GlaxoSmithKline is calling for caution regarding an early-stage vaccine for Ebola that it is developing with the US National Institutes of Health.

The company has been commenting on reports at the weekend that a vaccine against the virus, which has already killed nearly 1,000 people, could be available by 2015. Scientists at the World Health Organisation have been quoted in the media as saying that emergency procedures can be put in place to have a vaccine by next year, although GSK’s offering, acquired through its purchase of Switzerland’s Okairos in May last year, has yet to go into human trials.

Certain reports suggest that Phase I trials could begin as early as this autumn but GSK limits itself to saying that along with the NIH’s Vaccine Research Center, “we are now discussing with regulators advancing it to a Phase I clinical trial programme later this year”. The drugs major stresses that development for a new vaccine “is a long, complex process, often lasting ten or more years. It is difficult to accelerate this process because of the many important steps that a candidate vaccine must go through to ensure that it is safe and effective”.

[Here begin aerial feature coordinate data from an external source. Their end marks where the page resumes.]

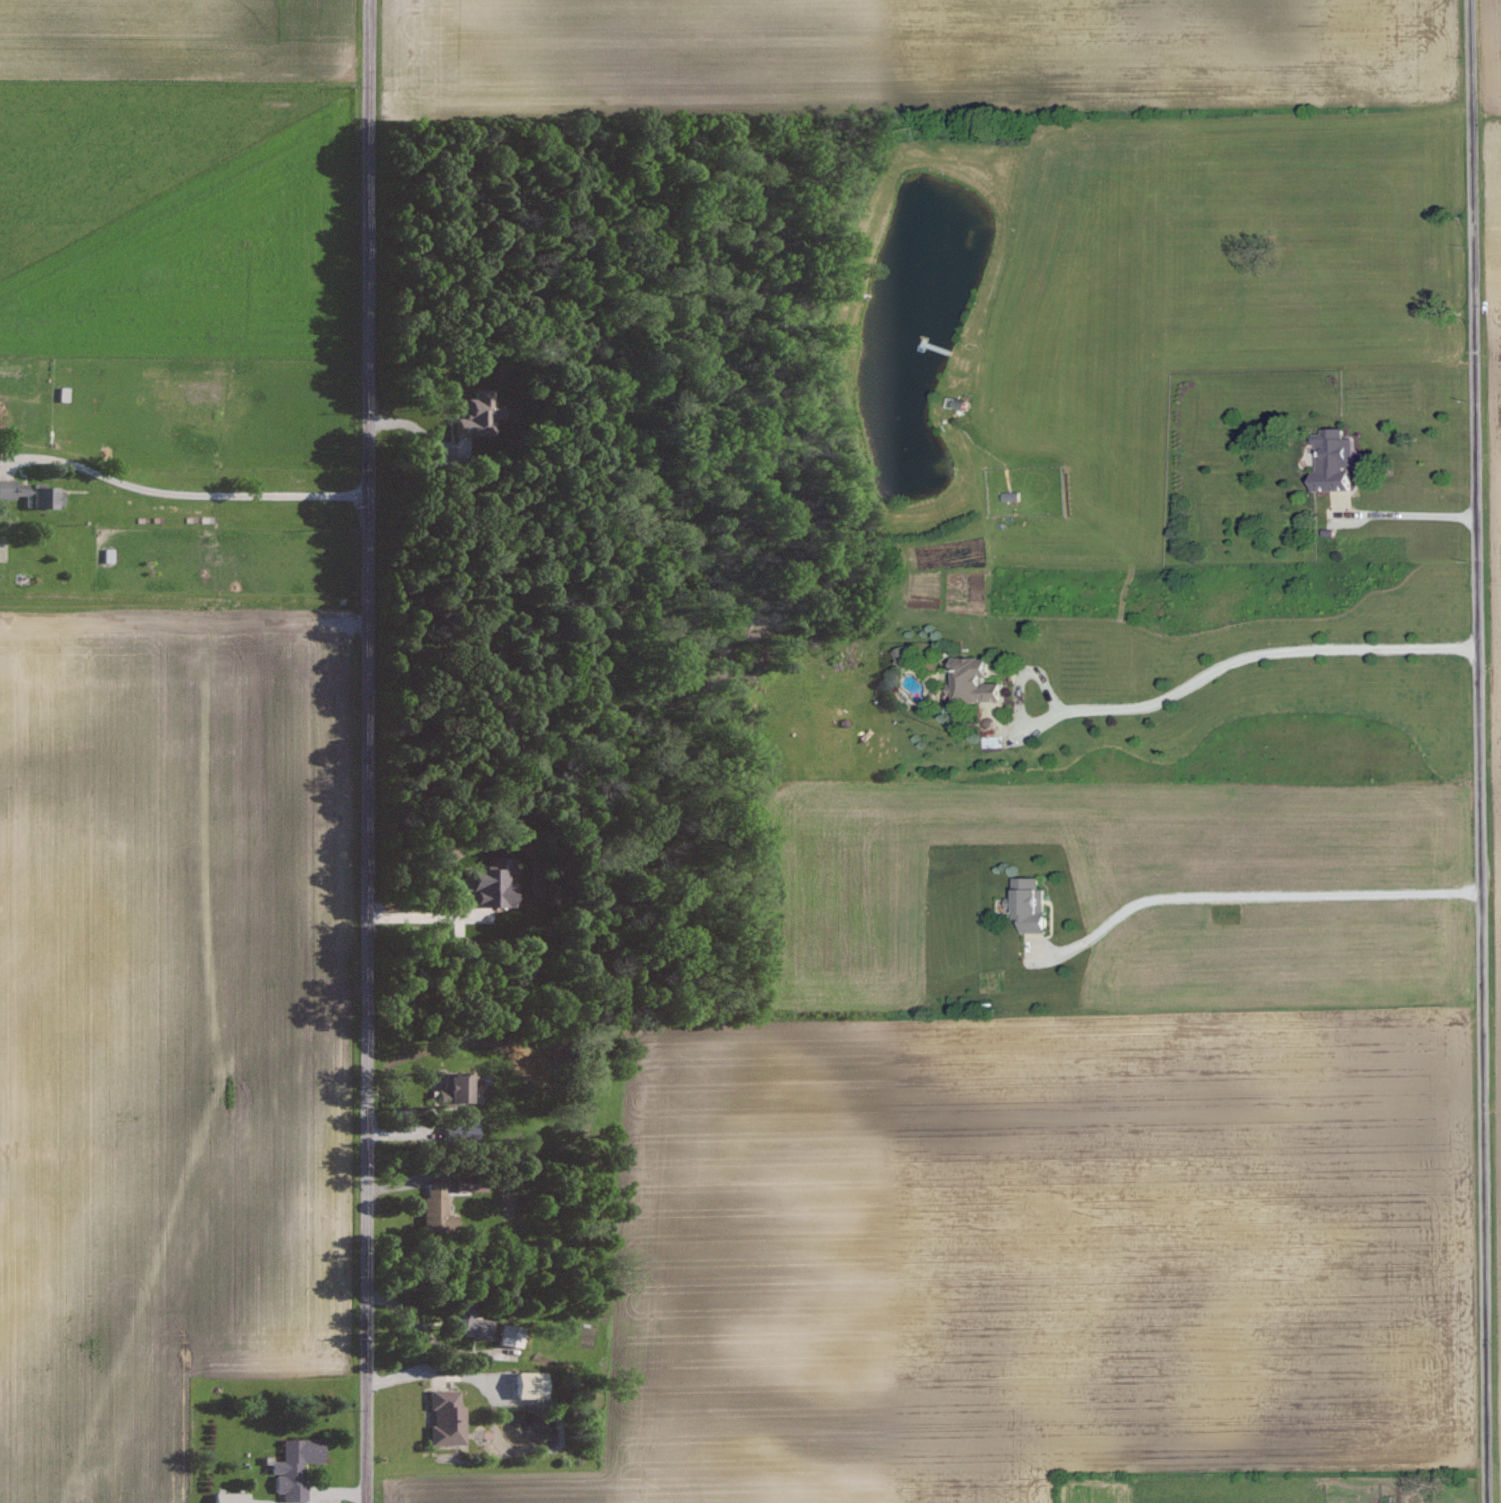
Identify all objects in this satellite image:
building: (474, 415)
building: (1330, 460)
road: (186, 476)
building: (30, 494)
road: (1418, 513)
building: (900, 655)
road: (1196, 679)
building: (971, 681)
road: (368, 751)
road: (1480, 751)
building: (483, 884)
road: (1250, 891)
building: (1027, 904)
road: (425, 917)
building: (449, 1089)
building: (455, 1134)
building: (432, 1208)
building: (463, 1322)
road: (417, 1328)
road: (432, 1375)
building: (523, 1385)
building: (442, 1418)
building: (291, 1467)
building: (225, 1498)

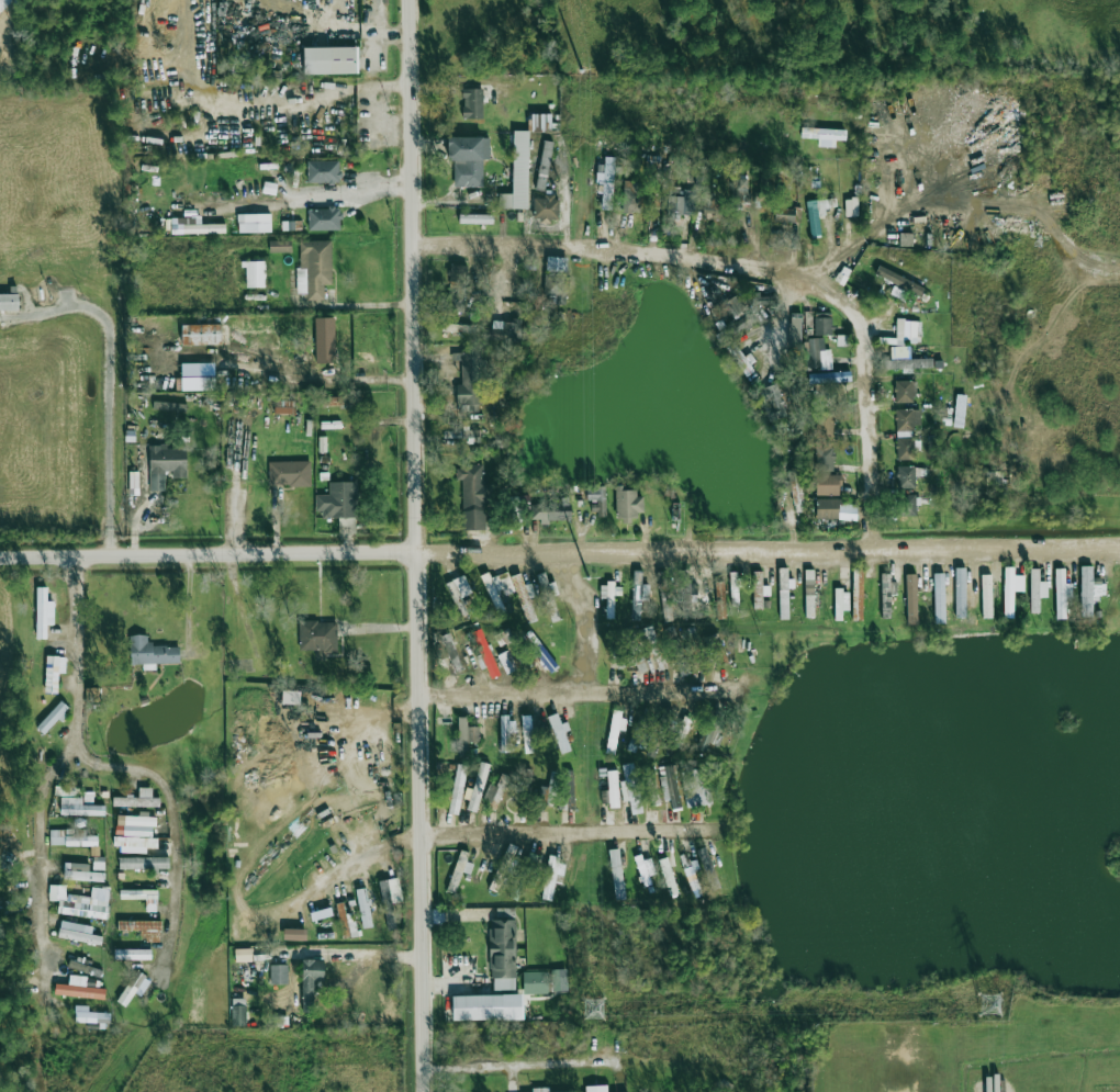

At the start of the outbreak in April, GSK donated £25,000 through AmeriCares to the Ganta United Methodist Hospital in Liberia, on the border of Guinea, enabling the immediate purchase of emergency medical supplies to control the spread of infection. It has also donated antibiotics and a further £50,000 to Save the Children to support disease education and prevention efforts in Liberia, Guinea and Sierra Leone.

GSK added that “we continue to work closely with partners on the ground and will provide further assistance as needed”.

Investigator jailed in China

Meantime, Peter Humphrey, the British private investigator hired by GSK to investigate a smear campaign in China, has been sentenced to two-and-a-half years in jail for “illegally obtaining private information”.

The court in Shanghai also fined Mr Humphrey some £19,000 and he will be deported at the end of his sentence. The court also sentenced his American wife Yu Yingzeng to two years, fining her £14,500.

Mr Humphrey was hired in April 2013 to investigate Vivian Shi, formerly GSK’s head of government affairs in China, who was suspected of sending e-mails sent to senior executives in London and a secretly filmed sex tape involving GSK China chief Mark Reilly. Chinese authorities have not claimed that the sentence is linked to his dealings with the company.